Note. IQR, interquartile range. Bold indicates that the P-value is less than 0.05.
Most (63.8%) patients had evidence of CP within 7 days of the culture date (Table 1). After examination, factors associated with precautions within 7 days were very similar to those within 3 days. Again, those with evidence of precautions were older than those without (mean = 73.8 yr (11.7) vs 69.4 (11.4), P-value < .0001). Length of stay was again significantly shorter for those whose precautions occurred within 7 days compared with those without (median 12 d vs 40 d (P-value < .0001). The length of time from admission to culture was again significantly shorter for those with precautions within 7 days compared with those without (median 0 d vs 5 d (P-value < .0001).
Discussion
In this retrospective chart review of hospitalized patients with positive CRE cultures, less than half of patients had CP enacted within 3 days of the culture, and only 63.8% of patients were placed in CP within 7 days of their culture date. A key result of our study was that patients who did not receive CP had a longer overall length of stay and were cultured later in their admission compared with those who did not receive CP. This finding is particularly interesting because length of stay is considered a primary risk factor for hospital-acquired CRE. Reference Livorsi, Chorazy and Schweizer2,Reference Barber, Wagner, Larry and Stover5 This result was found independent of any confounding by indication as the entire cohort consisted of patients who were culture positive. These findings may indicate some decrease in adherence to CP guidelines in patients with longer admissions.

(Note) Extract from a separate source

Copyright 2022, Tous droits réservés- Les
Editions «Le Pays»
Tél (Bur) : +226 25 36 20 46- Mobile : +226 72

This study has several strengths. The use of a national cohort allowed for the evaluation of CP amid a wide geographic location as well as in hospitals of varying sizes. Furthermore, CRE is a rare infection, and this large cohort allowed for the analysis of CP for over 600 hospitalized patients with CRE infection. This work also has some limitations; the VA primarily consists of elderly White male patients; therefore, results from this work may not be generalizable to the US population. The nature of the data did not allow for a more nuisance analysis; instead, the 3- and 7-day time points were used. Although every effort was made to identify each instance of CP within this cohort, some may still have been missed. In conclusion, greater than 1 in 3 patients with CRE did not have evidence of initiation of CP even by 7 days after their culture date, a time at which nearly all cultures should have been reported as CRE or presumptive CRE by the microbiology laboratory. Given the critical role CP plays in combating hospital CRE transmission, additional research is needed to understand barriers to CP initiation.
Financial support
This work was supported by the Department of Veterans Affairs, Veterans Health Administration, Office of Research and Development, Quality Enhancement Research Initiative (QUE 15-2690) and Health Services Research and Development, Research Career Scientist Award (RCS 20-192).
Disclaimer
The views expressed in this article are those of the authors and do not necessarily reflect the position or policy of the Department of Veterans Affairs or the US government.
Competing interests
The authors have no conflicts of interest to disclose.